Günther Danco (1912-2000): Okulifenster aus der Gottesackerkirche in Niederlamitz (1962)
Kürzlich wurde eine weitere Arbeit von Günther Danco (1912-2000) bekannt – einem unkonventionellen Maler, dessen Spuren ich schon seit geraumer Zeit mit Interesse verfolge, da ich Danco für einen innovativen und vor allem eigenständigen Nachkriegskünstler halte. In Niederlamitz im Fichtelgebirge wurde er mit einem Okulifenster im Altarbereich beauftragt. Die dortige Kirche am Friedhof, die daher den Namen „Gottesackerkirche“ bekam, war 1895 fertig gestellt worden; 1962 kam es zu einer umfangreichen Renovierung unter dem Architekten Horst Rudolf aus Hof/Saale. Die neuromanische Innenausstattung wurde komplett entfernt, nur wenige Kunstwerke sollten zukünftig den Sakralraum ausschmücken. Neben Altar und Kanzel sind dies vor allem zwei Arbeiten von Danco: das Kruzifix als Mosaik-Keramik und das Glasfenster mit dem Titel „Das neue Jerusalem“.
Danco führte zu dieser Zeit ein Atelier in München, wo diese Arbeit entworfen und als Bleikristallfenster hergestellt wurde. Das war unmittelbar vor seinem Auftrag für die Johanniskirche in Feuchtwangen, wo er eine ganz ähnliche Lösung wählte.
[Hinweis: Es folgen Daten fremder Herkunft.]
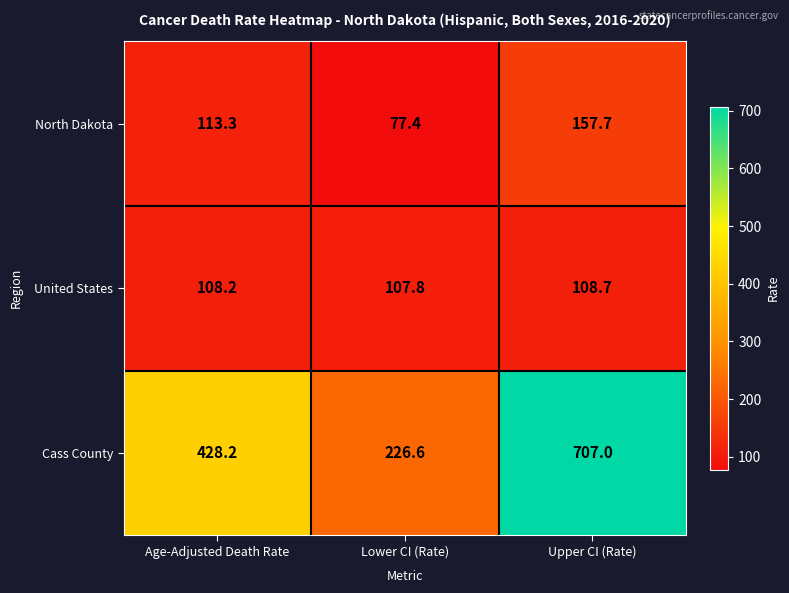

What is the sum of the North Dakota values at Upper CI (Rate) and Age-Adjusted Death Rate?

271.0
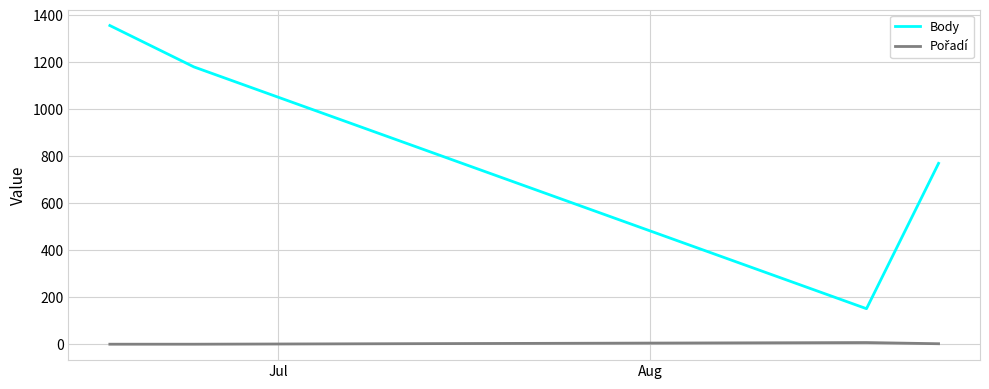

At how many categories does at least one series exceed 568?

3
In Niederlamitz war die Dunkelheit der Kirche ein Problem. Bei dem Umbau hatte man davon abgesehen, das Altarfenster zu vergrößern, doch Danko erhielt die Anweisung, vorwiegend helle Glasfarben zu verwenden. Von allen seinen Jerusalem-Darstellungen ist es die expressivste mit Bezügen zur Neuen Sachlichkeit und, für das Schaffen Dancos, Zügen ins Abstrakte. So sind die Tore und Türme lediglich Rechtecke; auf Türgriffe, Laibungen, Schattenwürfe, Zinnen oder Engelsfiguren wurde verzichtet. Das Lamm hat weder Augen noch Maul, Gesichtslosigkeit war eine damalige Modeerscheinung. Auch der Zionsberg ist lediglich durch einige gelbe Scheiben markiert, die zwei Bäume ähneln Blättern. Der Lebensfluss ist zweigeteilt, was selten zu finden ist, denn entweder ist es ein Wasserstrom oder der Fluss ist viergeteilt, in Anlehnung an die vier Paradiesflüsse. Der Gesamteindruck ist hell, freundlich und ausgewogen, es ist die Arbeit eines gereiften Meisters, der schon seit Jahren zu diesem Motiv arbeitete. In Folge der radikalen Beseitigung vieler anderer Kunstwerke (und auch der Vernichtung des Vorgängerfensters, dessen Motive wir nicht kennen) ist diese Arbeit heute das zentrale Kunstwerk der Gottesackerkirche, welches der Gemeinde bei allen Veranstaltungen vor Augen steht. Vielleicht war die Tatsache, dass es sich um eine Friedhofskirche handelt, damals der Anlass, ein zur christliche Auferstehungshoffnung passendes Motiv zu wählen.
Peter Seißer (Hrsg.): „So ist doch gewiss, dass Gott seine Kirche erhalten will und erhalten wird“. 450 Jahre Dekanate Wunsiedel und Kirchenlamitz-Selb, 1558-2008, Wunsiedel 2008.
Werner: Bergmann. Kirchen in Kirchenlamitz, Kirchenlamitz 2020.